Iraqi plastic painter Ismael Azzam had immortalized Bahnas with a portrait he put on display at the Katara arts city, Qatar, in 2015.
About The Gallery:
The gallery of Basnas’s portraits was organized at the historical Baba Costa Café in Central Khartoum. Café Manager Omar Yahya al-Fadli tells Sudanow that Mohammad Hussain Bahnas was one of the customers of the Café, known for its concern with culture and artistic activities. ”That is why the Café had contributed to this event in memory of this great artist,” said Fadli.
He said the gallery had attracted people interested in the arts who thronged the Cafe for ten days in order to see some of the works that could be reached of the late Bahnas.
Fadli said the portraits were collected by Bahnas’s friends, artists Waleed Ismael Hassan and Mohammad Elhami, from under the rubble of his room “that, like its owner, collapsed under the heavy burden of suffering.”
“Plastic artists Hassan and Elhami had continued to restore Bahnas’s portraits in which Bahnas reflected his personal suffering and psychological struggles, for about a year,’’ added Fadli.
The gallery had attracted a wide media hype where local and regional newspapers gave it a good coverage. The Dubai-based al-Arabiyya TV channel also broadcast a report about it.
Artist Elhami said in a published report that much of Bahnas’s painting was lost in Egypt and France. “What was put on display was what we found in his room. These works reflect the artist’s life up from the 1980s, through which he painted himself, his experiences and his perspectives. We found wall paintings, portraits and a variety of other works,” said Elhami.
“The tragedy of Bahnas is a result of psychological struggles. He drew many painful portraits. There is a portrait of his French wife he divorced and who might have been part of his crisis,’’ Elhami said.
Elhami further said Bahnas was “a case of rebellion and rejection of all that is traditional ... all that shackles human freedom.
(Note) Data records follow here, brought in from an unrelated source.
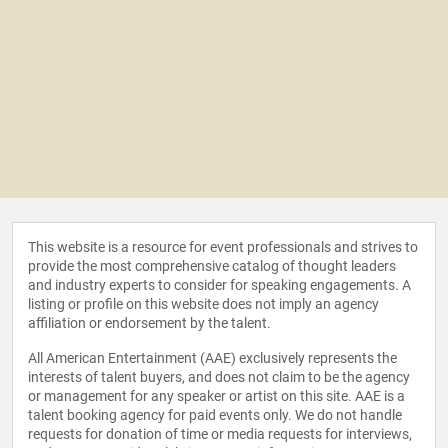
This website is a resource for event professionals and strives to
provide the most comprehensive catalog of thought leaders
and industry experts to consider for speaking engagements. A
listing or profile on this website does not imply an agency
affiliation or endorsement by the talent.
All American Entertainment (AAE) exclusively represents the
interests of talent buyers, and does not claim to be the agency
or management for any speaker or artist on this site. AAE is a
talent booking agency for paid events only. We do not handle
requests for donation of time or media requests for interviews,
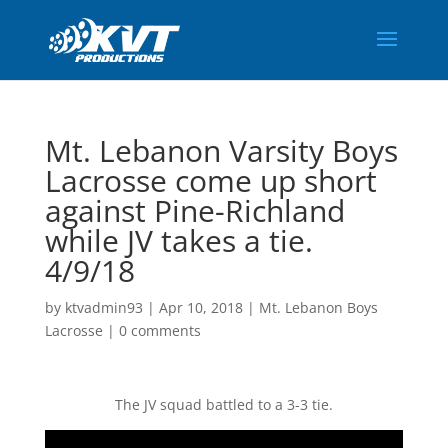
Mt. Lebanon Varsity Boys
Lacrosse come up short
against Pine-Richland
while JV takes a tie.
4/9/18
by
ktvadmin93
|
Apr 10, 2018
|
Mt. Lebanon Boys
Lacrosse
|
0 comments
The JV squad battled to a 3-3 tie.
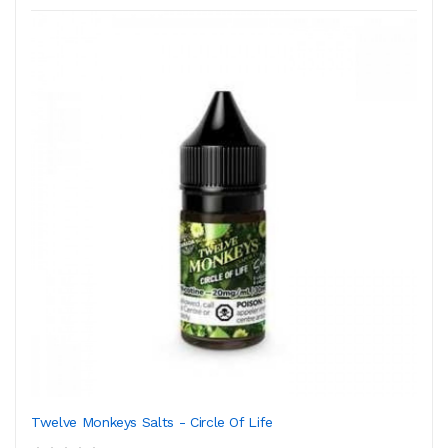
Twelve Monkeys Salts - Circle Of Life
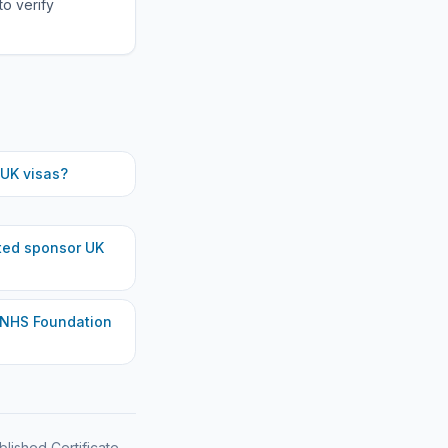
to verify
UK visas?
ted
sponsor UK
 NHS Foundation
blished Certificate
He was eager for knowledge, so he went to France, Germany and Ethiopia, displaying his art in all those countries. He was looking for a human identity rather than a geographical identity.”
Bahnas displayed a gallery at the Addis Ababa University’s school of arts.
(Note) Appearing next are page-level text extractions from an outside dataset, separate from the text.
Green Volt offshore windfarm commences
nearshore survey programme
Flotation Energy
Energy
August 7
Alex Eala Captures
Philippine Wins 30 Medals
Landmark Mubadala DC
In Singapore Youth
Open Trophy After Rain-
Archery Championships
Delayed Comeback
Some of his paintings he put on display in Paris now decorate the Elysee Palace, according to an Aljazeera Net report.
He took part in a seminar that brought together 50 African artists in Germany in 2002.
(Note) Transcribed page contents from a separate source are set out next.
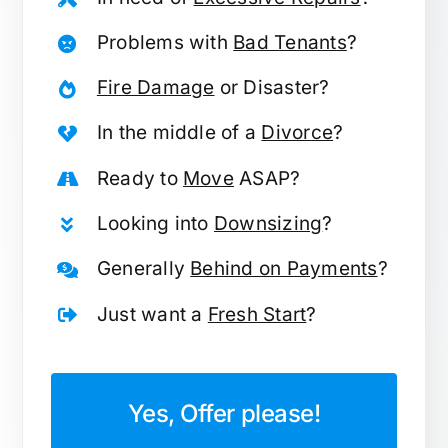
Problems with
Bad Tenants
?
Fire Damage
or Disaster?
In the middle of a
Divorce
?
Ready to
Move
ASAP?
Looking into
Downsizing
?
Generally
Behind on Payments
?
Just want a
Fresh Start
?
Yes, Offer please!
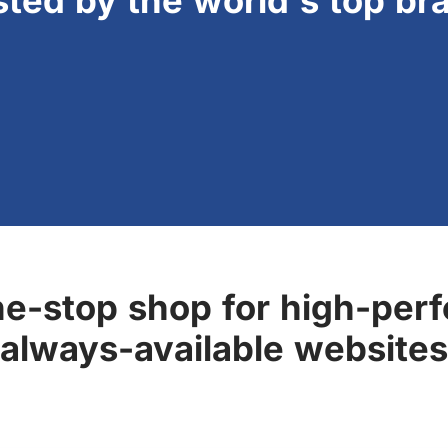
sted by the world's top br
ne-stop shop for high-perf
always-available websites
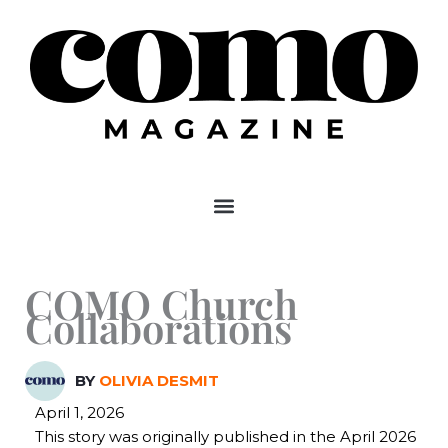
Skip
to
content
COMO Church
Collaborations
BY
OLIVIA DESMIT
April 1, 2026
This story was originally published in the April 2026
He also set an exhibition for light painting in Southern France.
He always used to say that “my philosophy is that we should live a real democracy that brings happiness to the world. He was a sportsman and he used to say that ‘there is no glory without giving,’ said Elhami.
Bahnas was multi-talented. Besides his excellent painting, he was a novelist. In 1999 he published his novel ”Raheel” that drew the attention of critics both at home and abroad. In addition, he was a poet, a guitarist, a singer and a photographer.
According to reports published following his tragic death he was adversely affected by his banishment by the French authorities after he fell out with and divorced his French wife from whom he fathered a son. Back to Khartoum he suffered the shock of his mother’s death. He travelled to Cairo two years before his death where he set a plastic paintings exhibition and an exhibition of pictures reflecting African culture and folk art. Then he fell into depression, aimlessly roaming the streets of Cairo, living in plazas and sleeping in front of restaurants.
So, Bahnas is gone this way. But his departure has sure lit a candle that will continue to illuminate the path of the generation of young artists who arranged his exhibition of paintings and who decided to launch an organization to help young artists in need of help to exhibit their works in painting, novel and poetry. Those upcoming young talents would be availed opportunities and capabilities to show their work, in memory of a versatile artist who knocked the doors of the arts, mastered them, but could not receive due care, states the owner of Baba Costa Café, Fadli.